À cette occasion, le plus ancien pont de Paris se transforme du 6 au 28 juin 2026 en une immense caverne minérale grâce à une installation spectaculaire mêlant illusion visuelle, réalité augmentée et expérience immersive.
Cette création monumentale est organisée à l’occasion du quarantième anniversaire de l’empaquetage du Pont-Neuf réalisé en 1985, une œuvre devenue iconique dans l’histoire de l’art contemporain. Pendant plusieurs semaines, le pont avait été entièrement recouvert de toile dorée, attirant des millions de visiteurs et marquant durablement l’espace urbain parisien.
L’hommage de JR ravive le souvenir de plusieurs décisions majeures en droit de la propriété intellectuelle, et plus particulièrement en droit d’auteur.
La reconnaissance d’une œuvre de l’esprit protégée par le droit d’auteur
À la suite de l’installation de 1985, Christo avait engagé une action en contrefaçon contre une société britannique ayant filmé l’œuvre depuis un hélicoptère sans autorisation. La société soutenait alors qu’il s’agissait avant tout d’un simple événement d’actualité, librement reproductible, et non d’une œuvre susceptible d’être protégée par le droit d’auteur.
Cependant, dans un arrêt du 13 mars 1986, la Cour d’appel de Paris (CA Paris, 13 mars 1986, n° 85/16542) a reconnu que l’empaquetage du Pont-Neuf constituait bien une œuvre de l’esprit originale malgré son installation temporaire sur un monument appartenant au domaine public.
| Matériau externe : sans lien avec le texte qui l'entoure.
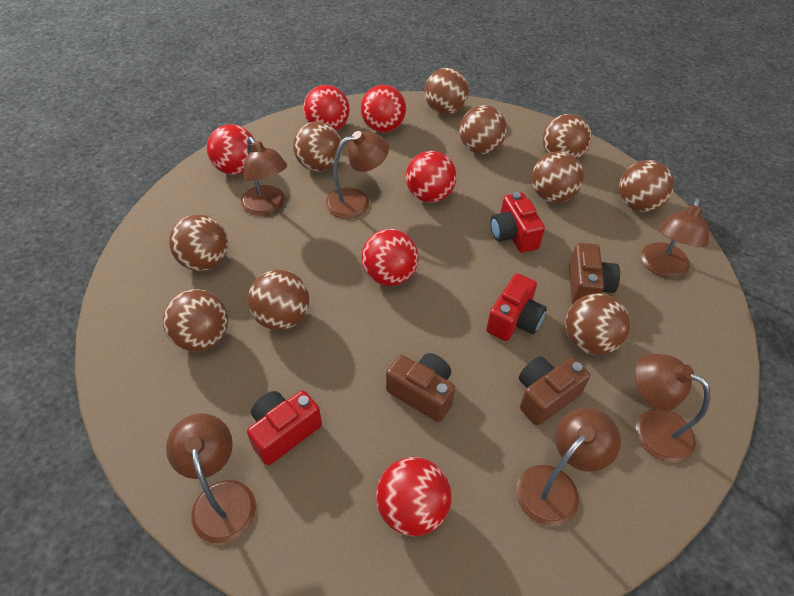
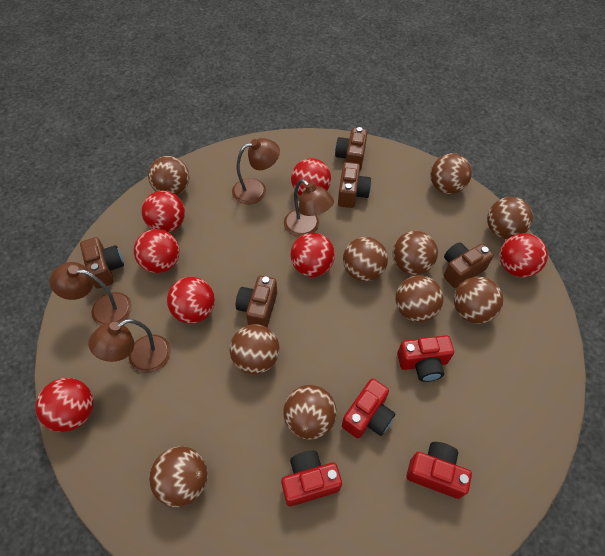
brown camera: [386,353,455,422] [519,356,590,426] [569,243,620,304] = 3 -> [80,237,124,289] [236,276,277,327] [335,127,367,171] [338,162,371,208] [444,242,494,288] = 5
brown lamp: [166,413,256,544] [241,137,287,216] [325,131,389,219] [516,408,621,526] [635,354,710,463] [641,198,709,278] = 6 -> [50,262,132,326] [88,319,171,373] [232,138,280,204] [284,179,334,237] = 4
red ball: [207,124,255,175] [303,85,350,131] [361,85,406,132] [361,229,419,286] [376,457,452,536] [406,151,457,203] = 6 -> [35,378,93,432] [134,229,180,273] [141,191,185,232] [167,277,215,324] [290,233,335,277] [291,158,331,196] [500,233,548,277] = 7
red camera: [247,390,322,465] [486,273,547,341] [491,192,545,253] = 3 -> [281,451,342,506] [342,379,395,438] [397,335,454,382] [406,442,472,499] = 4

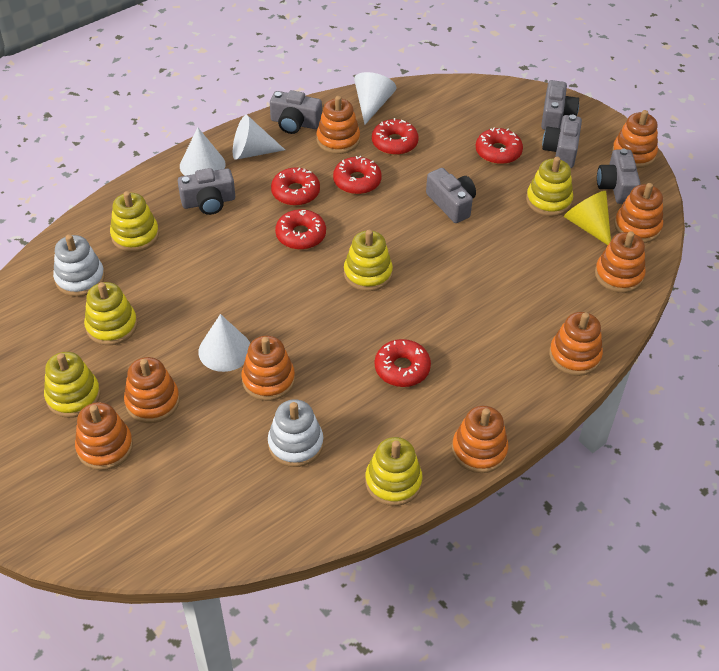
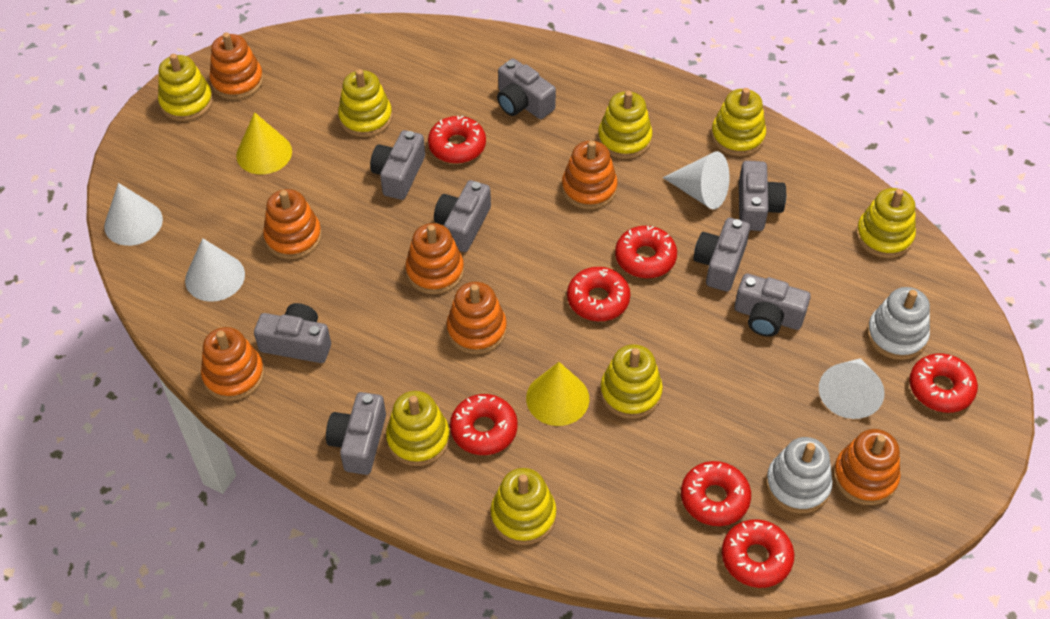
grey camera: [178,168,235,215] [270,90,322,134] [426,168,476,223] [541,80,579,130] [542,115,582,168] [597,149,641,204] = 6 -> [254,303,331,363] [326,392,386,475] [370,130,425,200] [434,180,491,252] [497,59,556,119] [693,218,750,291] [734,273,811,337] [739,161,786,231] = 8
orange stacking toy: [75,402,133,470] [124,357,180,423] [241,336,295,401] [317,96,360,154] [452,406,508,473] [549,312,603,376] [595,231,646,293] [612,110,658,168] [614,183,663,243] = 9 -> [201,327,265,401] [209,32,263,100] [263,189,322,259] [406,223,464,294] [447,282,507,354] [562,141,618,210] [833,429,901,505] = 7
red donut: [271,167,320,206] [275,209,326,250] [333,156,382,194] [372,118,419,155] [375,339,431,387] [476,128,523,164] = 6 -> [428,116,486,164] [450,394,518,455] [567,267,630,321] [615,226,677,278] [681,461,751,526] [722,519,794,588] [909,353,978,413] = 7
yellow cone: [564,191,611,245] = 1 -> [236,112,292,174] [526,362,590,426] = 2
yellow stacking toy: [44,352,100,418] [84,282,137,345] [110,191,159,252] [344,230,393,291] [365,437,423,506] [526,157,573,216] = 6 -> [158,54,213,121] [338,69,392,137] [386,391,450,466] [491,468,556,545] [598,91,652,159] [600,344,663,419] [711,88,766,156] [856,188,916,258] = 8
Les juges ont ainsi affirmé que toute reproduction ou représentation de cette création nécessitait l’autorisation préalable des auteurs.
Cette décision illustre la volonté de garantir aux artistes le monopole d’exploitation de leurs œuvres même lorsque celles-ci prennent place dans l’espace public. Le caractère éphémère ou monumental de la création ne fait donc pas obstacle à sa protection juridique.
Les limites de la protection : une idée ou un procédé n’est pas une œuvre de l’esprit
Quelques années plus tard, une nouvelle affaire vient toutefois nuancer cette protection. En 1987, Christo engage une seconde action en contrefaçon contre une agence de communication qui avait emballé des arbres dans le cadre d’une campagne promotionnelle. L’artiste estimait alors que cette mise en scène reprenait son style et ses procédés artistiques.
Le TGI de Paris rejette néanmoins sa demande en rappelant un principe fondamental du droit d’auteur : seules les œuvres originales sont protégeables, et non les idées ou concepts abstraits qui les inspirent. Ainsi, le fait d’empaqueter des objets ou des monuments ne peut être monopolisé par un artiste car il s’agit là d’une démarche artistique générale et non d’une création déterminée.
Les juges rappellent alors qu’accorder une protection sur une simple idée reviendrait à empêcher toute réutilisation de certains procédés artistiques et à freiner la liberté de création. Le droit d’auteur protège donc la forme originale d’une œuvre, mais pas le courant esthétique ou la méthode artistique qui en découle.
Un équilibre entre création et liberté artistique
Cette affaire, devenue emblématique en propriété intellectuelle, rappelle ainsi l’importance de préserver un équilibre entre la protection des œuvres de l’esprit et la liberté d’expression artistique et illustre parfaitement le célèbre adage de Maxime de Desbois selon lequel « Les idées sont de libre parcours ».
En définitive, l’hommage rendu aujourd’hui par JR au Pont-Neuf démontre que les grandes œuvres continuent d’inspirer les artistes contemporains tout en nourrissant la réflexion juridique autour du droit d’auteur. Entre mémoire artistique, innovation immersive et débats juridiques, le Pont-Neuf demeure plus que jamais un symbole de dialogue entre l’art et le droit.